Dan Dakich's Braden Smith, Zach Edey Take Is Impossibly Stupid

Purdue v Indiana
Purdue v Indiana / Andy Lyons/GettyImages

On Saturday, after Indiana upset No. 1 Purdue, National Player of the Year candidate Zach Edey stood up for his Boilermakers teammate during the post-game press conference. He stepped in to take his share of responsibility after freshman guard Braden Smith had been asked about a mistake he made late in the contest. It was universally hailed as a telling moment, one where Edey showed leadership and stepped in to defend his young teammate. It was nice. Then Dan Dakich had to chime in with his characteristically horrible take.

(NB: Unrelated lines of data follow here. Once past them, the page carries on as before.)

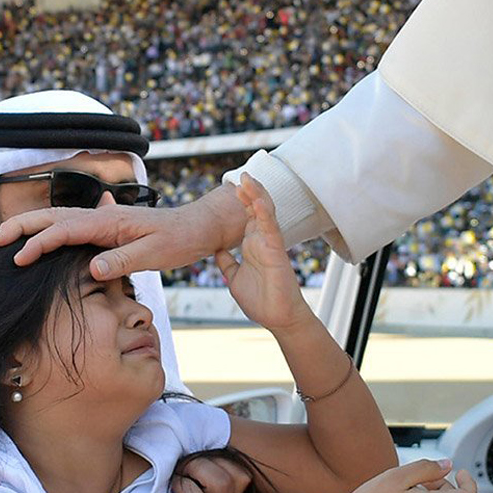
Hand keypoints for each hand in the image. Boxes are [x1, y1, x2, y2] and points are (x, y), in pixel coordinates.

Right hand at [0, 184, 247, 278]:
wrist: (199, 226)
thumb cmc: (180, 239)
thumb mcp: (156, 254)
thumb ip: (124, 261)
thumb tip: (91, 269)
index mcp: (110, 222)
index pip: (65, 231)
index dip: (39, 244)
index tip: (18, 260)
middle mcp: (103, 217)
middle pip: (53, 217)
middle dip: (23, 227)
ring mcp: (104, 222)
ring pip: (59, 220)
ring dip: (33, 227)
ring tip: (8, 239)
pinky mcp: (108, 230)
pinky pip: (71, 228)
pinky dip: (50, 231)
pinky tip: (42, 237)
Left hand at [213, 176, 309, 333]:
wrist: (277, 317)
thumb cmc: (260, 300)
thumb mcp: (234, 278)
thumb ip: (227, 263)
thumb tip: (216, 251)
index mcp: (251, 245)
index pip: (245, 216)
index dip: (240, 200)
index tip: (230, 185)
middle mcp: (261, 240)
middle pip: (255, 208)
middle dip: (248, 191)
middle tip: (239, 175)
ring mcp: (269, 243)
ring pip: (264, 212)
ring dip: (256, 194)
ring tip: (247, 179)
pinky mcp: (276, 251)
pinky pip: (270, 227)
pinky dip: (264, 213)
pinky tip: (257, 200)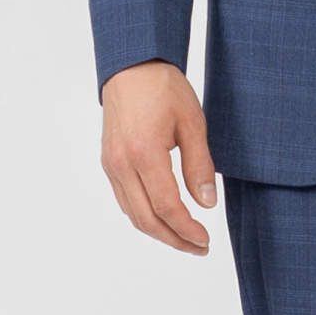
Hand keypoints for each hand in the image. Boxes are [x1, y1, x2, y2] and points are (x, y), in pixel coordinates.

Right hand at [100, 61, 216, 252]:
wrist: (131, 66)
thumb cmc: (163, 88)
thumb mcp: (192, 123)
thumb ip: (199, 166)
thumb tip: (207, 204)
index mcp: (144, 153)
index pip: (167, 207)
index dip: (188, 230)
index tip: (206, 240)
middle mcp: (122, 164)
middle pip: (147, 219)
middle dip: (174, 240)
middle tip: (199, 248)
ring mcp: (111, 165)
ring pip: (133, 214)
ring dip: (159, 232)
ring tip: (185, 239)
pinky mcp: (108, 163)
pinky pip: (124, 200)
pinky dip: (144, 216)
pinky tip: (163, 218)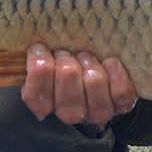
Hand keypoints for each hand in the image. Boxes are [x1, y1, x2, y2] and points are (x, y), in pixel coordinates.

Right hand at [20, 44, 136, 125]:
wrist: (100, 68)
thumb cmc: (67, 57)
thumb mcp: (47, 54)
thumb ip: (37, 52)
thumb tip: (30, 39)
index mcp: (46, 101)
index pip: (36, 98)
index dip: (38, 72)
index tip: (40, 49)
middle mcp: (71, 112)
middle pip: (67, 102)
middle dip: (67, 71)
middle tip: (67, 55)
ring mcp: (98, 111)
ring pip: (95, 100)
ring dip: (91, 74)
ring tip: (87, 57)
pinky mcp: (121, 105)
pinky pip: (120, 96)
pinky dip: (116, 78)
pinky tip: (110, 62)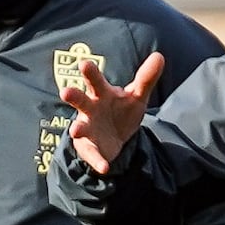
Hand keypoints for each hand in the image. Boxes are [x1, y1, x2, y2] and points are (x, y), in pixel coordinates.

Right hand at [57, 46, 164, 174]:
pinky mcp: (90, 149)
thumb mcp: (136, 96)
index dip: (90, 73)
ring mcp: (87, 129)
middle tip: (65, 92)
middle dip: (73, 96)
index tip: (84, 64)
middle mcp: (90, 109)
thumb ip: (146, 78)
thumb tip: (159, 56)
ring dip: (77, 129)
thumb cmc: (120, 110)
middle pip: (80, 100)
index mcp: (101, 93)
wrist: (114, 138)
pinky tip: (104, 167)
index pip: (95, 81)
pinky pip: (93, 155)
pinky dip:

Smith was asked about a late turnover where he drove the lane, then attempted to hit teammate Mason Gillis in the corner, but Indiana's Race Thompson slid over to intercept the pass. It was a crucial possession that went the Hoosiers' way. After Smith explained what he saw in the moment, Edey grabbed the microphone and said that was just one play and that the whole team missed a number of opportunities throughout. He even pointed to his own five turnovers.

Here's video:

On Monday, Dakich pushed back on the idea that this was good leadership by Edey. He also claimed Smith somehow avoided responsibility for his mistake because Edey grabbed the mic and offered his two cents. I'm not sure how that is Smith's fault but, let's let Dakich explain:

That take is absolutely divorced from reality.

Smith answered the reporter's question, thereby owning his mistake. Edey stepped in after that. Dakich seems to think Smith was avoiding the question somehow. The kid answered the question he was asked, then his teammate added to it. What exactly did you want to happen here, Dan? Hell, I'm an Indiana alum who is up for making fun of everything Purdue-related, and even I can't find a single angle worth mocking here.

This is just more evidence of Dakich slowly morphing from a once-colorful character with some off-beat opinions who offered solid analysis on ESPN's college basketball broadcasts, to a bitter hot-take machine whose opinions have no basis in reality.